2. Les archivistes distinguent classiquement les entrées d’archives par voie ordinaire (archives publiques des administrations entrant par voie de versement) de celles réalisées par voie extraordinaire (archives qui entrent dans un service d’archives par voie de don, d’achat…).
3. Cf. article 544 du rode civil : « La propriété est le droit de jouir et disposer des choses de la manière la plus absolue ».
4. Cf. article 2279 du Code civil : « En fait de meubles, la possession vaut titre »
5. Cf. article 539 et 811 du Code civil « à défaut d’héritiers, la succession est acquise à l’État ».
6. Voir annexe spécifique sur ce fonds en fin d’article.
7. « Armor » est un extrait de l’ouvrage de Tristan Corbière initialement publié au XIXe siècle sous le titre « Les Amours jaunes ». L’ouvrage n’a été publié en 1935 qu’à 150 exemplaires (un exemplaire est conservé et présenté au Musée Jean Moulin, à Paris).
8. Information aimablement communiquée par Monsieur François Berriot.
9. Françoise DENOYELLE, « Le studio Henri Manuel et le ministère de la Justice : une commande non élucidée », Revue d’histoire de l’enfance « irrégulière » [En ligne], Numéro 4/2002, mis en ligne le 18 mai 2007, consulté le 23 février 2013. URL : http://rhei.revues.org/56
10. Cet exemplaire a fait l’objet, en 2002, d’une édition commentée par Monsieur Jean-Claude Richard dans les Cahiers n° 14 d’Arts et Traditions rurales, intitulée « Reportage photographique sur la Colonie pénitentiaire d’Aniane (Hérault) : soixante-quatre photographies originales » l’édition est accompagnée d’une étude sur « Henri Manuel : un photographe glorieux, les studios Manuel : un destin tragique ».
11. Jacques David Martin de Campredon décède à Montpellier le 11 avril 1837 ; il est inhumé au cimetière protestant de la ville. Son nom est inscrit sous les voûtes de l’Arc de Triomphe à Paris.

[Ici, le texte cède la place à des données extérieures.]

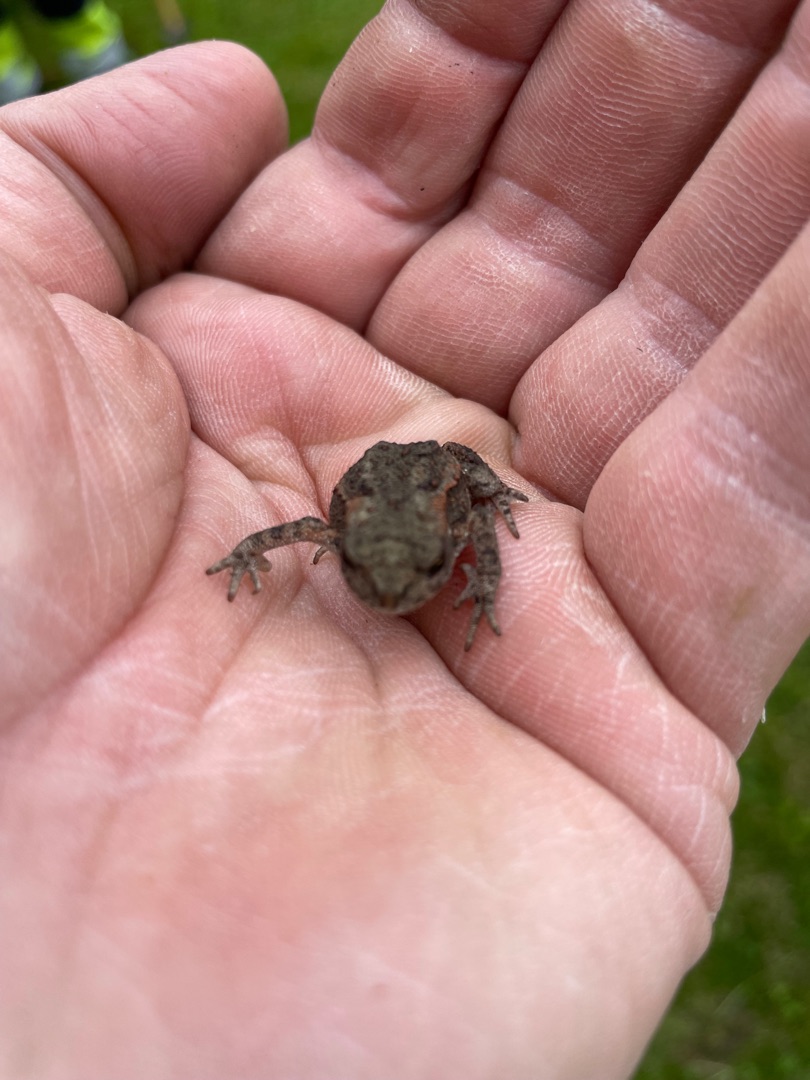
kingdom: Animalia
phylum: Chordata
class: Amphibia
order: Anura
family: Bufonidae
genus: Bufo
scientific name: Bufo bufo
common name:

12. Il participe dans les Vosges à l’attaque de Metzeral le 15 juin 1915 et aux combats du Lingekopf du 12 août au 7 septembre 1915.
13. Jean Pouzoulet relate les attaques du Chemin creux le 3 septembre 1916, de la ferme de l’Hôpital le 4 septembre 1916, de Rancourt le 14 septembre 1916, de Sailly-Sallisel et du bois Saint-Pierre-Waast le 5 novembre 1916.
14. Il participe en Champagne aux attaques sur le Fort de Brimont, près de Reims, et aux rudes combats de la Cote 108.
15. Jean Pouzoulet est engagé dans le secteur de Craonne, au moment où se déroulent les mutineries de 1917.
16. « Rosalie » est le surnom donné par les « poilus » à la baïonnette française du fusil Lebel.
17. Minen : obus allemands de tranchée.